A medida, conforme informações obtidas por veículos de comunicação, abrange o ministro da Advocacia-Geral da União (AGU), Jorge Messias, o diretor-geral da Polícia Federal, Andrei Rodrigues, o delegado Fabio Schor, além dos juízes Airton Vieira e Marco Antônio Vargas, todos envolvidos como assessores do ministro Alexandre de Moraes em investigações relacionadas a Bolsonaro.
Em uma declaração feita em sua conta na plataforma X, Messias manifestou que considera a ação uma “agressão injusta” e reafirmou seu compromisso com a independência do sistema judiciário brasileiro. Ele criticou as sanções como parte de um “conjunto desarrazoado de ações unilaterais” que prejudicam as relações diplomáticas e econômicas historicamente estabelecidas entre Brasil e Estados Unidos ao longo de dois séculos.
O delegado Fabio Schor é responsável por conduzir inquéritos que envolvem a família Bolsonaro. A possibilidade de sanções contra ele já havia sido previamente mencionada pelo deputado federal Eduardo Bolsonaro (PL-SP), que tem buscado articular medidas nos EUA para proteger seu pai de possíveis consequências legais.
Os juízes Airton Vieira e Marco Antônio Vargas também atuaram como assessores do ministro Moraes. Recentemente, Vieira foi mencionado em comunicações com Eduardo Tagliaferro, ex-assessor do Tribunal Superior Eleitoral (TSE), que sugerem intervenções fora do protocolo habitual nas investigações contra apoiadores de Bolsonaro.
Além das sanções aos mencionados, o governo dos EUA incluiu Viviane Barci, esposa de Moraes, na lista de sancionados pela Lei Magnitsky, que impõe restrições financeiras a indivíduos acusados de violar direitos humanos.
Marco Rubio, secretário do Departamento de Estado dos EUA, declarou que as sanções visam desmantelar uma “rede de suporte” ao ministro Moraes.
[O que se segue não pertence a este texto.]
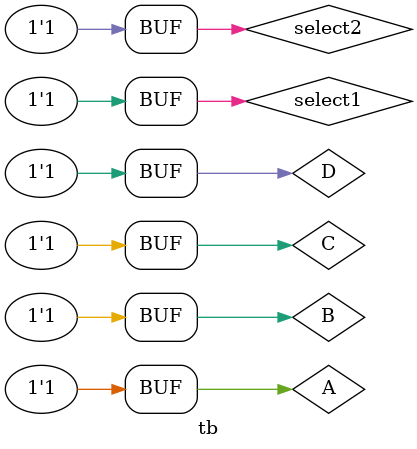
<source format=v>
`timescale 1ns / 1ps



module tb(
            
    );
    reg A,B,C,D,select1,select2;
    wire y ;
    Four_2_1 mux_test(.s1(select1),.s2(select2),.s3(y),.a(A),.b(B),.c(C),.d(D));      
    initial
    begin
    select1=0;A=0;B=0;C=0;D=0;select2=0;
    #100 select1=0;A=0;B=1;C=0;D=0;
    #100 select1=0;A=1;B=0;C=1;D=0;
    #100 select1=0;A=1;B=1;D=0;C=0;
    #100 select1=1;A=0;B=0;C=1;D=1;
    #100 select1=1;A=0;B=1;D=1;C=0;
    #100 select1=1;A=1;B=0;C=0;D=0;
    #100 select1=1;A=1;B=1;C=1;D=1;
    #100 select2 = 1;
    #100 select1=0;A=0;B=1;C=0;D=0;
    #100 select1=0;A=1;B=0;C=1;D=0;
    #100 select1=0;A=1;B=1;D=0;C=0;
    #100 select1=1;A=0;B=0;C=1;D=1;
    #100 select1=1;A=0;B=1;D=1;C=0;
    #100 select1=1;A=1;B=0;C=0;D=0;
    #100 select1=1;A=1;B=1;C=1;D=1;
    end
endmodule

</source>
Em suas palavras: “Que isso sirva como um aviso para aqueles que ameaçam os interesses dos Estados Unidos protegendo e ajudando atores internacionais como Moraes: vocês serão responsabilizados”.
Darren Beattie, subsecretário para Diplomacia Pública, complementou que as recentes sanções são um claro aviso àqueles que poderiam ser cúmplices nas ações do ministro Moraes contra Jair Bolsonaro e seus seguidores.
A divulgação dessas novas restrições ocorre durante a visita do presidente Luiz Inácio Lula da Silva (PT) a Nova York para participar da Assembleia Geral da Organização das Nações Unidas (ONU), criando um cenário constrangedor para a delegação brasileira.
Espera-se que Lula responda às ações do governo Trump durante seu discurso na assembleia nesta terça-feira (23), onde o Brasil será o primeiro país a se pronunciar, seguido pelos Estados Unidos.
CRESCENTE SÉRIE DE SANÇÕES
As medidas sancionatórias não são inéditas. Em julho passado, os Estados Unidos já haviam proibido a entrada no país do ministro Alexandre de Moraes e de outros integrantes da corte suprema. Em agosto, Trump revogou os vistos do ministro da Saúde, Alexandre Padilha, além dos documentos de viagem de sua esposa e filha. Embora o visto de Padilha estivesse programado para expirar apenas em 2024, ele ficou impossibilitado de solicitar uma nova autorização.
No entanto, na terça-feira anterior à atual sanção, Padilha obteve um visto temporário para comparecer à reunião da ONU, mas com severas restrições quanto à sua circulação em Nova York, levando-o a cancelar sua participação no evento.
A revogação dos vistos faz parte de uma decisão mais ampla do Departamento de Estado visando penalizar autoridades brasileiras e ex-funcionários da Organização Pan-Americana da Saúde (Opas) envolvidos no programa Mais Médicos com Cuba. O governo norte-americano apontou que os profissionais citados colaboraram com um esquema considerado coercitivo por parte do regime cubano.